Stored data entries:
┌────────
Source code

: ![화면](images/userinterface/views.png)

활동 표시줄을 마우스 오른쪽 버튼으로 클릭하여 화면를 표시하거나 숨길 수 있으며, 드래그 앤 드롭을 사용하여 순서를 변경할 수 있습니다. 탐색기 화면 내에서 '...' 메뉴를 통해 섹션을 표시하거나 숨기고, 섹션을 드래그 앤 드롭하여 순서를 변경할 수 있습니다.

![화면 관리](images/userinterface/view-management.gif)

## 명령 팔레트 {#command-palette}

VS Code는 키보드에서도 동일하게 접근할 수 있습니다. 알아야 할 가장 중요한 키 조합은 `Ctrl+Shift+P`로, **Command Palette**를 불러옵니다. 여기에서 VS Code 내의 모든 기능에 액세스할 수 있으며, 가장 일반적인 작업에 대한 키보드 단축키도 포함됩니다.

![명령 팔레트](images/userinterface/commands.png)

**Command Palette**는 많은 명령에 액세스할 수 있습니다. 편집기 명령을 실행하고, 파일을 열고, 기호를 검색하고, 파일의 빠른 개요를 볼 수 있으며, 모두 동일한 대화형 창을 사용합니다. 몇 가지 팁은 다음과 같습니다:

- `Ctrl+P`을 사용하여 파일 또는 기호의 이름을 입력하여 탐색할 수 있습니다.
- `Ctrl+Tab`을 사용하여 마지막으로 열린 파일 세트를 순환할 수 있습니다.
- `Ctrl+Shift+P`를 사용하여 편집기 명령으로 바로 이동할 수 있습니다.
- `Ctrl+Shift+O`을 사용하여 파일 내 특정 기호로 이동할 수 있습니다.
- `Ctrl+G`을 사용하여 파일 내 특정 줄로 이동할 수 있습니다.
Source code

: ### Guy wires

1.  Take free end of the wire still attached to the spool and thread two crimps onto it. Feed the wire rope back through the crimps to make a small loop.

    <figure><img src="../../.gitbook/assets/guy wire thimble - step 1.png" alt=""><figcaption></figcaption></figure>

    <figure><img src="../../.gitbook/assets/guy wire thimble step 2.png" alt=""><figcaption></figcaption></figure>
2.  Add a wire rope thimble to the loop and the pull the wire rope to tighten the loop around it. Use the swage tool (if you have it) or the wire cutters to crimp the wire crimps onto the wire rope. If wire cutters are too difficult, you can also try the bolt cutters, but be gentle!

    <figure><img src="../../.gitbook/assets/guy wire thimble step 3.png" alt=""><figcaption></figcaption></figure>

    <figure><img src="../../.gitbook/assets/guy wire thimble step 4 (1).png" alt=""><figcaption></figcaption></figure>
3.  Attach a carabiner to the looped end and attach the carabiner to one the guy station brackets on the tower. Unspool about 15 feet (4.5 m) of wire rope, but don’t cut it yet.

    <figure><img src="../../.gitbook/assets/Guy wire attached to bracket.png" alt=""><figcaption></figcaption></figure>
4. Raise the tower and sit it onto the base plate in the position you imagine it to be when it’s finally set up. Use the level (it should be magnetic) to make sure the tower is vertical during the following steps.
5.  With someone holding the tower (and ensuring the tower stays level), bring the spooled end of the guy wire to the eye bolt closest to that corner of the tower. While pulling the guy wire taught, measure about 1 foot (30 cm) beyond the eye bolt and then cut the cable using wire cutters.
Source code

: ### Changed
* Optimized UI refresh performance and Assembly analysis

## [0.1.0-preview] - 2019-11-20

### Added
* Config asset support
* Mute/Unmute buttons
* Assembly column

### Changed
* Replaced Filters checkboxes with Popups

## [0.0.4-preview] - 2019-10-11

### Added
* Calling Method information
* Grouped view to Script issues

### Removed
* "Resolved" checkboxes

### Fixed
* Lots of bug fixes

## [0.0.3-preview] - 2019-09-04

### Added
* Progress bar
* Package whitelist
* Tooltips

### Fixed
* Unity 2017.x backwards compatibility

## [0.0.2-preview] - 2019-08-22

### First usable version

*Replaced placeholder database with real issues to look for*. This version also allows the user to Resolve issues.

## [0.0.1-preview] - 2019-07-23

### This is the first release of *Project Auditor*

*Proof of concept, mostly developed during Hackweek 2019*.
└────────
▸ EXERCISE PROMPT
Repeat the entries exactly, all of them.

▸ YOUR RESPONSE
Source code

: ![화면](images/userinterface/views.png)

활동 표시줄을 마우스 오른쪽 버튼으로 클릭하여 화면를 표시하거나 숨길 수 있으며, 드래그 앤 드롭을 사용하여 순서를 변경할 수 있습니다. 탐색기 화면 내에서 '...' 메뉴를 통해 섹션을 표시하거나 숨기고, 섹션을 드래그 앤 드롭하여 순서를 변경할 수 있습니다.

![화면 관리](images/userinterface/view-management.gif)

## 명령 팔레트 {#command-palette}

VS Code는 키보드에서도 동일하게 접근할 수 있습니다. 알아야 할 가장 중요한 키 조합은 `Ctrl+Shift+P`로, **Command Palette**를 불러옵니다. 여기에서 VS Code 내의 모든 기능에 액세스할 수 있으며, 가장 일반적인 작업에 대한 키보드 단축키도 포함됩니다.

![명령 팔레트](images/userinterface/commands.png)

**Command Palette**는 많은 명령에 액세스할 수 있습니다. 편집기 명령을 실행하고, 파일을 열고, 기호를 검색하고, 파일의 빠른 개요를 볼 수 있으며, 모두 동일한 대화형 창을 사용합니다. 몇 가지 팁은 다음과 같습니다:

- `Ctrl+P`을 사용하여 파일 또는 기호의 이름을 입력하여 탐색할 수 있습니다.
- `Ctrl+Tab`을 사용하여 마지막으로 열린 파일 세트를 순환할 수 있습니다.
- `Ctrl+Shift+P`를 사용하여 편집기 명령으로 바로 이동할 수 있습니다.
- `Ctrl+Shift+O`을 사용하여 파일 내 특정 기호로 이동할 수 있습니다.
- `Ctrl+G`을 사용하여 파일 내 특정 줄로 이동할 수 있습니다.
Source code

: ### Guy wires

1.  Take free end of the wire still attached to the spool and thread two crimps onto it. Feed the wire rope back through the crimps to make a small loop.

    <figure><img src="../../.gitbook/assets/guy wire thimble - step 1.png" alt=""><figcaption></figcaption></figure>

    <figure><img src="../../.gitbook/assets/guy wire thimble step 2.png" alt=""><figcaption></figcaption></figure>
2.  Add a wire rope thimble to the loop and the pull the wire rope to tighten the loop around it. Use the swage tool (if you have it) or the wire cutters to crimp the wire crimps onto the wire rope. If wire cutters are too difficult, you can also try the bolt cutters, but be gentle!

    <figure><img src="../../.gitbook/assets/guy wire thimble step 3.png" alt=""><figcaption></figcaption></figure>

    <figure><img src="../../.gitbook/assets/guy wire thimble step 4 (1).png" alt=""><figcaption></figcaption></figure>
3.  Attach a carabiner to the looped end and attach the carabiner to one the guy station brackets on the tower. Unspool about 15 feet (4.5 m) of wire rope, but don’t cut it yet.

    <figure><img src="../../.gitbook/assets/Guy wire attached to bracket.png" alt=""><figcaption></figcaption></figure>
4. Raise the tower and sit it onto the base plate in the position you imagine it to be when it’s finally set up. Use the level (it should be magnetic) to make sure the tower is vertical during the following steps.
5.  With someone holding the tower (and ensuring the tower stays level), bring the spooled end of the guy wire to the eye bolt closest to that corner of the tower. While pulling the guy wire taught, measure about 1 foot (30 cm) beyond the eye bolt and then cut the cable using wire cutters.
Source code

: ### Changed
* Optimized UI refresh performance and Assembly analysis

## [0.1.0-preview] - 2019-11-20

### Added
* Config asset support
* Mute/Unmute buttons
* Assembly column

### Changed
* Replaced Filters checkboxes with Popups

## [0.0.4-preview] - 2019-10-11

### Added
* Calling Method information
* Grouped view to Script issues

### Removed
* "Resolved" checkboxes

### Fixed
* Lots of bug fixes

## [0.0.3-preview] - 2019-09-04

### Added
* Progress bar
* Package whitelist
* Tooltips

### Fixed
* Unity 2017.x backwards compatibility

## [0.0.2-preview] - 2019-08-22

### First usable version

*Replaced placeholder database with real issues to look for*. This version also allows the user to Resolve issues.

## [0.0.1-preview] - 2019-07-23

### This is the first release of *Project Auditor*

*Proof of concept, mostly developed during Hackweek 2019*.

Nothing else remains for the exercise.